Success Story: Folly Beach Pre-Construction Property Investment
Pre-Construction Property Investment Success Story
First time home buyer, John, is a young medical doctor who had been living in rental property in downtown Charleston, SC for the first 10 years of his professional career. In 2004, John was ready to buy a home. After doing some research, he discovered what an amazing investment beachfront property can be. Intrigued with the lifestyle of living in a beach home, John investigated further. He found that most oceanfront homes continually appreciate. Of course anyone will say any real estate will appreciate over time, but look closer at the market cycle. John found that while inland property value can fluctuate from one year to the next, oceanfront property weathers the up and down cycles at a much more constant upward rate.
John purchased pre-construction property on Folly Beach, at the Ocean Point Villa. He paid $525,000 for one unit. Before construction was finished, he was offered $615,000. Some speculators recognized the investment early enough to buy multiple units with intention to rent or sell after construction was finished. Within the time during construction, all units in the entire building were purchased.
After construction was complete in 2004, value continued to rapidly increase. In mid 2007, as the real estate bubble was at its maximum, John felt secure in the value of his home and finances… so he bought $150,000 Aston Martin sports car. Had he foreseen the real estate bubble breaking, would John have still purchased the car? Maybe not…
But, How Did John’s Oceanfront Property Value Weather the Real Estate Crash?
Currently in December 2007, home properties all over the United States are at record lows. No one is buying, and many analysts say the real estate market cycle is at its lowest point. So what is the current value of John’s property that he bought in pre-construction? A similar condo in John’s building is currently on the market for $895,000.
These pre-construction oceanfront condos, originally selling for about half a million, if sold during worst case scenario while the real estate market is experiencing a major crash would make about $370,000 in profit. It turns out, John’s pre-construction Folly Beach property is a very solid investment.

April 9th, 2009 at 11:29 am
“A similar condo in John’s building is currently on the market for $895,000.”
…
“if sold during worst case scenario [did you really believe Dec ‘07 was the WORST case scenario? Obviously thing are much worse now and prices are still falling.] while the real estate market is experiencing a major crash [well, I suppose now you know what a REAL crash looks like] would make about $370,000 in profit.”
Well, that’s the problem isn’t it.
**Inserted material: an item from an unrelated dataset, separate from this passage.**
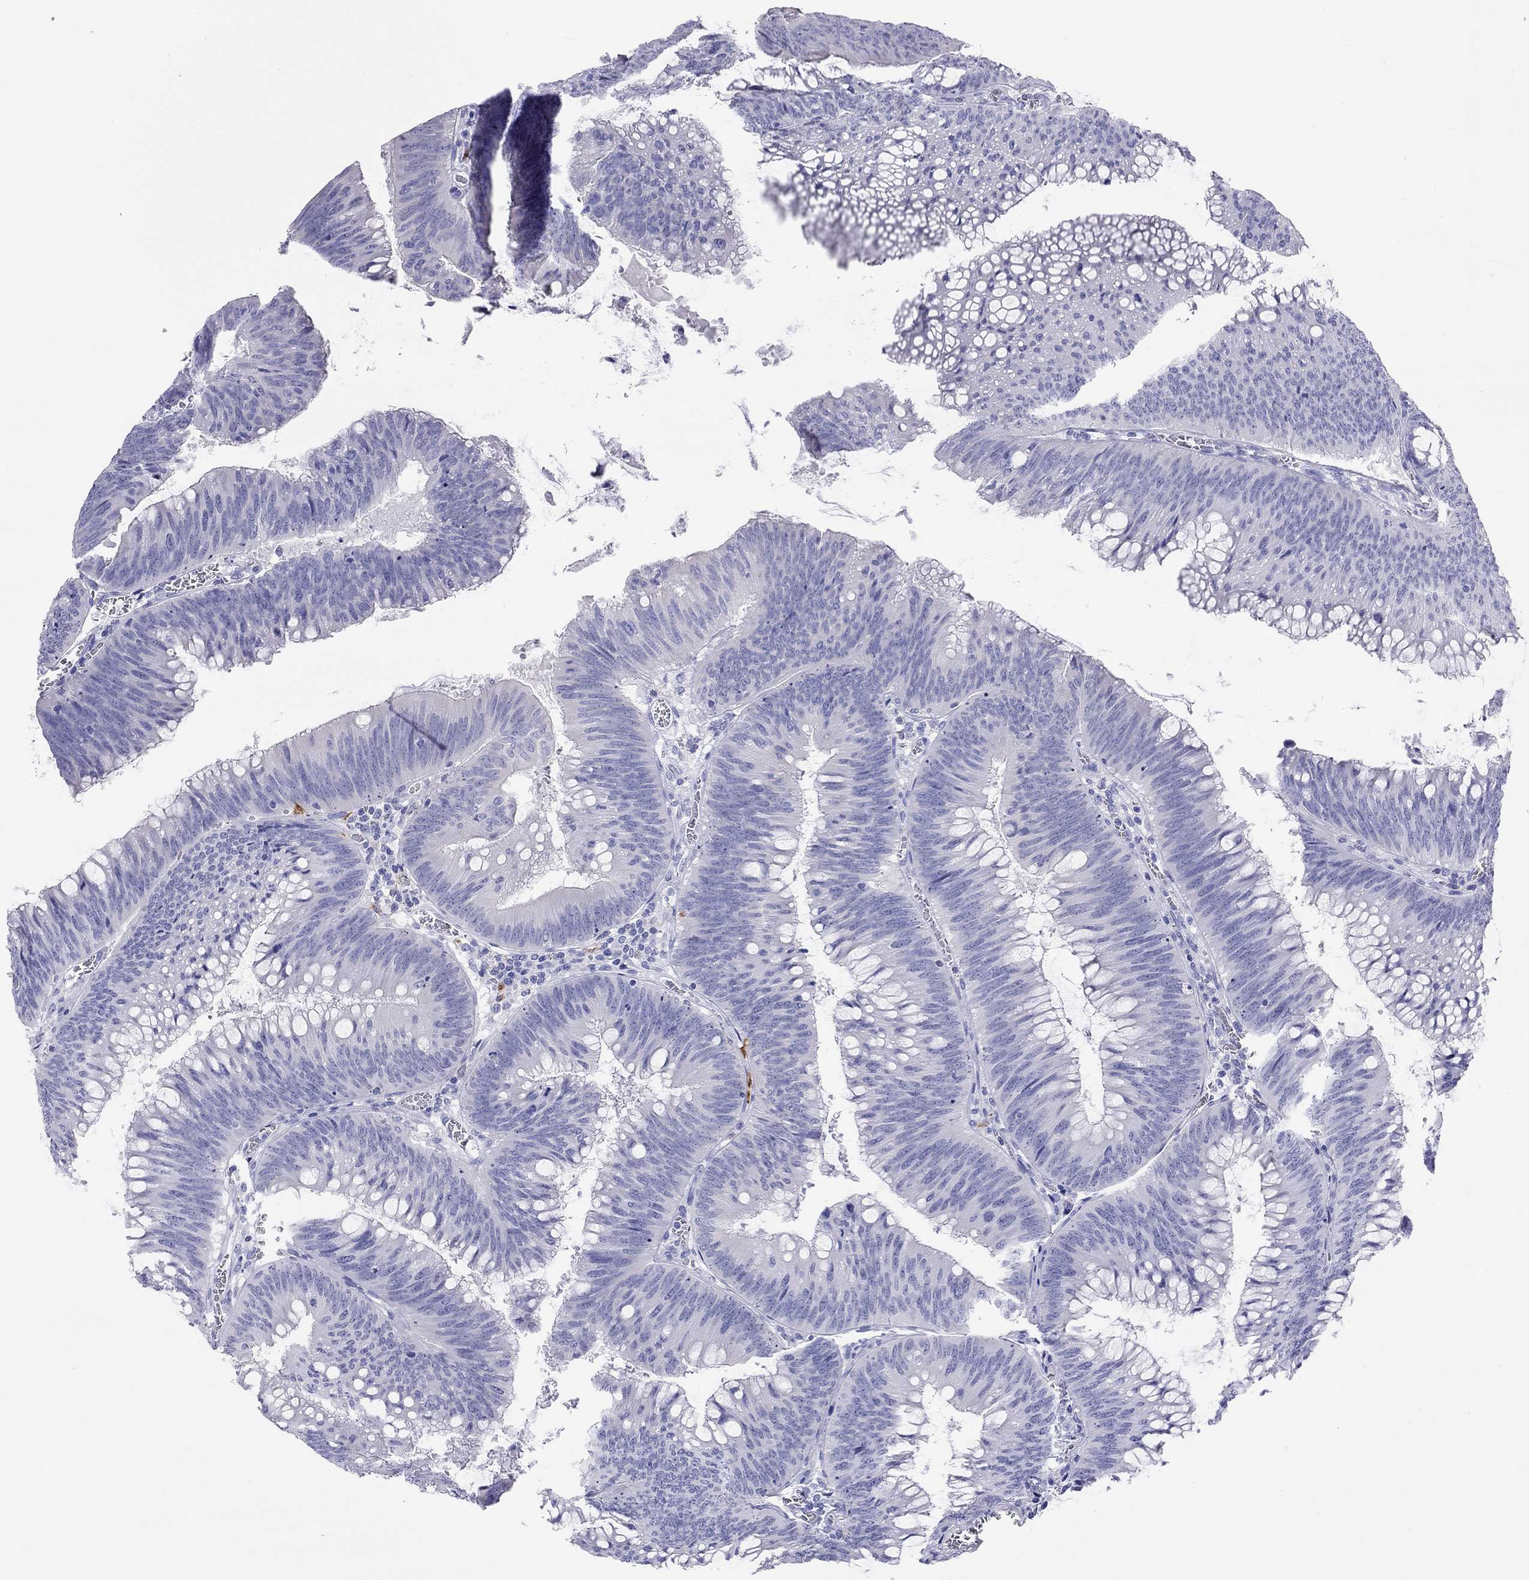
{"staining": {"intensity": "negative", "quantity": "none", "location": "none"}, "tissue": "colorectal cancer", "cell_type": "Tumor cells", "image_type": "cancer", "snomed": [{"axis": "morphology", "description": "Adenocarcinoma, NOS"}, {"axis": "topography", "description": "Rectum"}], "caption": "Immunohistochemistry (IHC) of colorectal cancer (adenocarcinoma) demonstrates no expression in tumor cells.", "gene": "HLA-DQB2", "patient": {"sex": "female", "age": 72}}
He didn’t sell, and I would wager that the guy at $895,000 didn’t sell either. As people like you are finally learning, buyers set the price in a down market and those who were conned in late 2007 to dive in are only finding buyers now at MUCH lower prices. I see there is one of these on the market right now offered at $725,000 and still NOT selling. $170,000 in paper profits gone and still counting…
It’s a shame really. I wonder how many suckers are currently being economically crushed because they fell for marketing tactics like the one above. How many lives have been ruined? For those who bought early enough and got out, will they come back and subsidize the losses of those who were conned into buying at bubble prices post 2005??? Yeah, I don’t think so either.
Best of luck to all those struggling out there.
EF
November 30th, 2009 at 9:52 am
Update…
The address in question is 214 Arctic Ave.
#201 is currently for sale for $694,000 and there isn’t a snowball’s chance in hell of it selling at that price.
#301 (upgraded penthouse unit) sold for $655,000 in May, 2009. Seller wisely came down in price.
John’s window for getting out at a profit is closing fast. “Hey dude, where’s my $370,000?”